TASK DETAILS
From the records below, return every line containing the word "lines".
--- DATA FOR THIS TASK ---
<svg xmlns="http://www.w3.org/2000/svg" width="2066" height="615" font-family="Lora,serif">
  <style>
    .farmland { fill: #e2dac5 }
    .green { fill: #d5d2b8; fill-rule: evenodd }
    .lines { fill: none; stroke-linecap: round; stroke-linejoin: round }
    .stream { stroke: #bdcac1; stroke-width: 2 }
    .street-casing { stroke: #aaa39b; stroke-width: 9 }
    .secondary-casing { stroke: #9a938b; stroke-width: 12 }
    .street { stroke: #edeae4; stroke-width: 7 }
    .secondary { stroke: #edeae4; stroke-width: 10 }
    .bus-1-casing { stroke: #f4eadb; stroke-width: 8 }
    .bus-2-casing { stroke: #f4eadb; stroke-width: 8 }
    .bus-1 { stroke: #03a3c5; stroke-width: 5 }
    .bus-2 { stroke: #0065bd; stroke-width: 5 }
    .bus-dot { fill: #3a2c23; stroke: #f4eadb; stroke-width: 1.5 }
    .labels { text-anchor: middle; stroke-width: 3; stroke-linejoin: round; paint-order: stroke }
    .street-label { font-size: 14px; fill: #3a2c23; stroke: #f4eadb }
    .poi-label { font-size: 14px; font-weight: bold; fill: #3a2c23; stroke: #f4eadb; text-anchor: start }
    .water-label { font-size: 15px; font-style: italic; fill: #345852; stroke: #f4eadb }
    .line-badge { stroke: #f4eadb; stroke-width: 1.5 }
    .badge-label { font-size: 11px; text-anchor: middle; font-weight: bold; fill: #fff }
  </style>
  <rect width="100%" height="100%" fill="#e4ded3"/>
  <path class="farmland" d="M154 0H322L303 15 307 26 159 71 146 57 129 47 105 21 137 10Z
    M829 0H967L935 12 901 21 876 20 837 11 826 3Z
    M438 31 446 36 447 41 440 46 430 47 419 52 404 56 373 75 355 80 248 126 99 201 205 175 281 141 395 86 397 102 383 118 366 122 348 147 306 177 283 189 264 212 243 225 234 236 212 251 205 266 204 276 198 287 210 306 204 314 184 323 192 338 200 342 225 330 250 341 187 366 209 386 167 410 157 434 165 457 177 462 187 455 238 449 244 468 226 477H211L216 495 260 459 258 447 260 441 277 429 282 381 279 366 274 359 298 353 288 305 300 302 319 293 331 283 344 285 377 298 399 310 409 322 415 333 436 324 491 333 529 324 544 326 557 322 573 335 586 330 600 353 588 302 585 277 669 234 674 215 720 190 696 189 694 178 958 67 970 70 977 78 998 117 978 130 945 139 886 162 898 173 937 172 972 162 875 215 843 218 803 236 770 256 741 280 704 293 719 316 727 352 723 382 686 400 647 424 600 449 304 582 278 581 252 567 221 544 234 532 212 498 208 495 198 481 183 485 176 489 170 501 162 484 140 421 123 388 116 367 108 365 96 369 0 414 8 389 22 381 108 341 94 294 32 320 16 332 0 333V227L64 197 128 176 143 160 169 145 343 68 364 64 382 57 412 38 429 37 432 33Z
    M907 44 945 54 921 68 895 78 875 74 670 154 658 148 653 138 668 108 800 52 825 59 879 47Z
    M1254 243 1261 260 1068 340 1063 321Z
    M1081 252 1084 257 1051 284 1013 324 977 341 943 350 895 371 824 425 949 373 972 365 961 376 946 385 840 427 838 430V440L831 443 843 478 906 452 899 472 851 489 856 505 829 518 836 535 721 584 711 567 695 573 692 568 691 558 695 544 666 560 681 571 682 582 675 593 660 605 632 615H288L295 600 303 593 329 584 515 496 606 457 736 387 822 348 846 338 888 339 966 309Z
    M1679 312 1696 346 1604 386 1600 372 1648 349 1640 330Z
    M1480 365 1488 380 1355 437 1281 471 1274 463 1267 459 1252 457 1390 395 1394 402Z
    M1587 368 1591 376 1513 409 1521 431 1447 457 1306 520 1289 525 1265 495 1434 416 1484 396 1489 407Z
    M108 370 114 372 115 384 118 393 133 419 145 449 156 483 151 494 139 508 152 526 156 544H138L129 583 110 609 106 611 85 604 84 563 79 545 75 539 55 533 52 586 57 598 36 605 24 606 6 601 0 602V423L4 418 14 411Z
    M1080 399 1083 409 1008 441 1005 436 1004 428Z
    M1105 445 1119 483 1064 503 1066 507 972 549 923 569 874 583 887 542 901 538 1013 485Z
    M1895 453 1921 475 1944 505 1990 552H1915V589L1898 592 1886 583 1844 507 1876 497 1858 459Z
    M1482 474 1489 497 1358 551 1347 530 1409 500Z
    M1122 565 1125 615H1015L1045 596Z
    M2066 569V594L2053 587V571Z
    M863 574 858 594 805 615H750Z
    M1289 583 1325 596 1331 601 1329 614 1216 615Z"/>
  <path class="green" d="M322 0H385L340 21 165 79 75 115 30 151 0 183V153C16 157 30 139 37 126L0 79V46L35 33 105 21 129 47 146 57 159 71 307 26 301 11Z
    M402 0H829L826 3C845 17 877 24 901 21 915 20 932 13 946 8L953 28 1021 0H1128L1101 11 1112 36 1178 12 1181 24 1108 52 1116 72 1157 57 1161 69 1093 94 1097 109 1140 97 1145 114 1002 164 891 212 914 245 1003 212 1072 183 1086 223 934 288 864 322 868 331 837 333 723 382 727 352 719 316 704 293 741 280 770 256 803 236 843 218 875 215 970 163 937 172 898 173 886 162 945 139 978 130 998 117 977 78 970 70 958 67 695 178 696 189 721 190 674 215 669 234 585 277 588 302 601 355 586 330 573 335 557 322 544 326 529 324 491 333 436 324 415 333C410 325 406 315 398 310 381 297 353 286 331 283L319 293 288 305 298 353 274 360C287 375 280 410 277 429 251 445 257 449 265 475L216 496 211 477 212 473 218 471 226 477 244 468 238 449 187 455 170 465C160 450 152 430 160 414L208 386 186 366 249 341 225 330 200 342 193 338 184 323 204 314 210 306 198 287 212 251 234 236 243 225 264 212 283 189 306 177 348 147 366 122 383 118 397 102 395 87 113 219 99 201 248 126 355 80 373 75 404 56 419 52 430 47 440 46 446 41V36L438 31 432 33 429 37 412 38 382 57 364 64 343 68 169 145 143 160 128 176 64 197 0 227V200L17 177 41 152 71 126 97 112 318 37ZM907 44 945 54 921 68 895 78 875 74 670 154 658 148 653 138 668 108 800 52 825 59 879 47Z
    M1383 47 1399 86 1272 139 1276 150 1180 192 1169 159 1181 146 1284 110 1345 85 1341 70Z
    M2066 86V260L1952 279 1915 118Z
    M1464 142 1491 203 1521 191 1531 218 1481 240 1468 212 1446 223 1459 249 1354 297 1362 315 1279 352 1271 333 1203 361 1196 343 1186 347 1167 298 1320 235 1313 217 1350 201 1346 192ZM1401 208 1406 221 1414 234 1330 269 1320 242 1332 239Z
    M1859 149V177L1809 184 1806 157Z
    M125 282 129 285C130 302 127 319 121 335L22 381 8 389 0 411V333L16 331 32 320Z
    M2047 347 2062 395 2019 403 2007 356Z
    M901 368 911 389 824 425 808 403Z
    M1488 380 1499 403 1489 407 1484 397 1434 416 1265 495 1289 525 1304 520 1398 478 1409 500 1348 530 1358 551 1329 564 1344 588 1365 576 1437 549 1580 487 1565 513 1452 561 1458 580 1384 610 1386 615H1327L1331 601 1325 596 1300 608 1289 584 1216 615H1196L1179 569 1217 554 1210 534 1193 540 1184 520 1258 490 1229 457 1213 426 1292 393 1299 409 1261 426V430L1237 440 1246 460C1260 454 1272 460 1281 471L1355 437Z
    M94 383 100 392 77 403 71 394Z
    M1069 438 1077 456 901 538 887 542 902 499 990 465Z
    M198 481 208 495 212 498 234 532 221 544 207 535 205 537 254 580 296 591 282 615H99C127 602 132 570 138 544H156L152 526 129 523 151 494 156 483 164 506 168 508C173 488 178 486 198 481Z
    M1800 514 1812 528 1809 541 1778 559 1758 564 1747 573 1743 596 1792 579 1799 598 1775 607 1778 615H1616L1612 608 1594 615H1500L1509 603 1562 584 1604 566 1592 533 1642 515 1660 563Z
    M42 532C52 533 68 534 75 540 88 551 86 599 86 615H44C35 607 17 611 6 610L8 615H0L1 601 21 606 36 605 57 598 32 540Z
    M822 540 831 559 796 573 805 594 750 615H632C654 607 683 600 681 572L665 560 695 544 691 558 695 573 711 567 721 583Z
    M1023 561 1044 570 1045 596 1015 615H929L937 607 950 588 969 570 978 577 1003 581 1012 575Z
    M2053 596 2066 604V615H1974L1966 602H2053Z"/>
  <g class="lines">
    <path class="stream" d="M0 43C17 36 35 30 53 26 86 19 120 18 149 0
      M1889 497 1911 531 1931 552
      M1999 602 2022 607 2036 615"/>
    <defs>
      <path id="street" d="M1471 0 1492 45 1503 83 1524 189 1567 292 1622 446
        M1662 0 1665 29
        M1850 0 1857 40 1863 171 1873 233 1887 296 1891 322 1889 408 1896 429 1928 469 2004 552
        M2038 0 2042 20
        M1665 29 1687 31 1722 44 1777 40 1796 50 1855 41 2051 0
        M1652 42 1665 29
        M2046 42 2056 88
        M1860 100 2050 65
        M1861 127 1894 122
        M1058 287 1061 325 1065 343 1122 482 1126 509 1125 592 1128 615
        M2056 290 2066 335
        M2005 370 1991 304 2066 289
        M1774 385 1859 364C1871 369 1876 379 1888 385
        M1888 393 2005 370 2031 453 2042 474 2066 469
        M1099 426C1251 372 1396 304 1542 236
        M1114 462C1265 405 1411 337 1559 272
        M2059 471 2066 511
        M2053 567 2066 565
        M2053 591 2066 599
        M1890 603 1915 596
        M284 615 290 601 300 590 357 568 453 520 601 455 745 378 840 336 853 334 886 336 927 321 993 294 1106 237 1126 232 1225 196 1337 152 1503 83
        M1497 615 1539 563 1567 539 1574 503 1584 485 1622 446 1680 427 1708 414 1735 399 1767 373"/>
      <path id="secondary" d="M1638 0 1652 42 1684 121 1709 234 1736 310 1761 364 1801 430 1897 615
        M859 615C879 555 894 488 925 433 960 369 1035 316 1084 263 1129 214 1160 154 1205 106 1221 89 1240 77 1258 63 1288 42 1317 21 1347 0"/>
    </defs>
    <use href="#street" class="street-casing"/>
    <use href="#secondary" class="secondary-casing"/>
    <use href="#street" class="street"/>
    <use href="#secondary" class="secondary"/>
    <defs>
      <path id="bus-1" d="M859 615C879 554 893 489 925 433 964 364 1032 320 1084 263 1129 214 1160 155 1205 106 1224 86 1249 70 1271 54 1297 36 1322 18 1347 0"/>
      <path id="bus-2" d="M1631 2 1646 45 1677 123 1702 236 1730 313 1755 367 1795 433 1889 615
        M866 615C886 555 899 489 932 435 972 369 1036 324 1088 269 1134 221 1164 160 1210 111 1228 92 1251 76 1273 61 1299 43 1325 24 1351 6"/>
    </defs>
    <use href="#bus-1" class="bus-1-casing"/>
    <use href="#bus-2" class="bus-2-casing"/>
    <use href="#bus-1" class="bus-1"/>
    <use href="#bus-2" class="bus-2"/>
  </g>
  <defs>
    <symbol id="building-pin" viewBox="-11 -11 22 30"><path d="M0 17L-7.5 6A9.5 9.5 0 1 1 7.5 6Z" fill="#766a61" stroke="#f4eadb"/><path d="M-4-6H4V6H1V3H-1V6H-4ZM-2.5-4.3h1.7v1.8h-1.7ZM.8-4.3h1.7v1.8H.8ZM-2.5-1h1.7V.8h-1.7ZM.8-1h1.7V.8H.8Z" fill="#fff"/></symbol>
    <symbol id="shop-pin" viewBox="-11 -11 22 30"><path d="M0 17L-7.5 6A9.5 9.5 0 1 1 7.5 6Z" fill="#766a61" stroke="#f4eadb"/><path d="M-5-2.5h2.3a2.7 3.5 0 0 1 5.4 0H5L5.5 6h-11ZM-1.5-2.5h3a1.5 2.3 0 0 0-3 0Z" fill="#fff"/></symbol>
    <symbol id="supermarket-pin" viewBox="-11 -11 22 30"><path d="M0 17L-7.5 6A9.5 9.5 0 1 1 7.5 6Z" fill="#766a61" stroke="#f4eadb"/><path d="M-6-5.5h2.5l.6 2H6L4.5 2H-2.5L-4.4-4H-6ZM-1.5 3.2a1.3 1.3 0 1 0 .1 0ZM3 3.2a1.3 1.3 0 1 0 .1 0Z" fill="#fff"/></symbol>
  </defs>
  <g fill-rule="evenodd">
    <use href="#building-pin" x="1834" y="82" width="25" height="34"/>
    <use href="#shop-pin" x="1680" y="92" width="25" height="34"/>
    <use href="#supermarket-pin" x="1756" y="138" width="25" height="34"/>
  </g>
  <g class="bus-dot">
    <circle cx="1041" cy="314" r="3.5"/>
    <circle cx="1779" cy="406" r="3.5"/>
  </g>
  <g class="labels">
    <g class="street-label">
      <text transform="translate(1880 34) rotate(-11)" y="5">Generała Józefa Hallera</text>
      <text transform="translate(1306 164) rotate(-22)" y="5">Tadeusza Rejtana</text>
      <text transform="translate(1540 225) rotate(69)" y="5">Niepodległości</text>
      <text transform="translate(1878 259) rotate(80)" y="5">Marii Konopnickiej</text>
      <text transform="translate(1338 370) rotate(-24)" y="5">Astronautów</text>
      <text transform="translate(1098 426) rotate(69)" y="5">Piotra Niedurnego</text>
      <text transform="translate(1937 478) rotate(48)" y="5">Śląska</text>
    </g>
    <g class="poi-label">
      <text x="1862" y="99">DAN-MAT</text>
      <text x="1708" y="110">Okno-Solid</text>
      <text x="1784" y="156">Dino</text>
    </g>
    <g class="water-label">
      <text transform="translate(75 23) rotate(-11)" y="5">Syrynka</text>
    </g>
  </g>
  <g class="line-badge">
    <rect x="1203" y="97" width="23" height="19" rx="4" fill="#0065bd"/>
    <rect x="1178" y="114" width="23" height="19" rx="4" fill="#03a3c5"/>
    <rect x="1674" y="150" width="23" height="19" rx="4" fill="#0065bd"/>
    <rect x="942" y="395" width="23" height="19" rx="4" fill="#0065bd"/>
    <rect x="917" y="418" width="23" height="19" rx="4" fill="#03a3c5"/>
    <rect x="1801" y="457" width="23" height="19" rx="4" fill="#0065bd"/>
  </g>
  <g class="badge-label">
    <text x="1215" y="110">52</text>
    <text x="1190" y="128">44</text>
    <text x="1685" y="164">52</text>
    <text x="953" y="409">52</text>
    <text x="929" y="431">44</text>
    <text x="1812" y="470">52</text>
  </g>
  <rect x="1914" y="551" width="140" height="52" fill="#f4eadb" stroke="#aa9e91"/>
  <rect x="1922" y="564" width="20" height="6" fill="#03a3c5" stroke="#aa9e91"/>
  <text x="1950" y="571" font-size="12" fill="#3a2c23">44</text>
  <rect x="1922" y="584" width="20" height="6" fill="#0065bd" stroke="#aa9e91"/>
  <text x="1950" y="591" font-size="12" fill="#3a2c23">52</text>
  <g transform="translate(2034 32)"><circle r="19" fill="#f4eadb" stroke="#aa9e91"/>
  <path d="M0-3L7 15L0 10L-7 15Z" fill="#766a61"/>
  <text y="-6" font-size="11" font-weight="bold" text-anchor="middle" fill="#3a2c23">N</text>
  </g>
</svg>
---
RESPONSE TO THE TASK
    .lines { fill: none; stroke-linecap: round; stroke-linejoin: round }
  <g class="lines">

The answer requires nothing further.